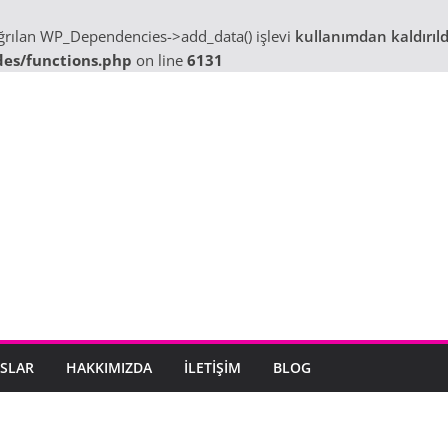
ağrılan WP_Dependencies->add_data() işlevi
kullanımdan kaldırıld
des/functions.php
on line
6131
SLAR
HAKKIMIZDA
İLETIŞIM
BLOG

########################################

- _Work instructions_:
Write out every line of text from the entries as a numbered list, skipping blank lines and leaving out the pictures.

- _The completed task_:
1. ağrılan WP_Dependencies->add_data() işlevi
2. kullanımdan kaldırıld
3. des/functions.php
4. on line
5. 6131
6. SLAR
7. HAKKIMIZDA
8. İLETIŞIM
9. BLOG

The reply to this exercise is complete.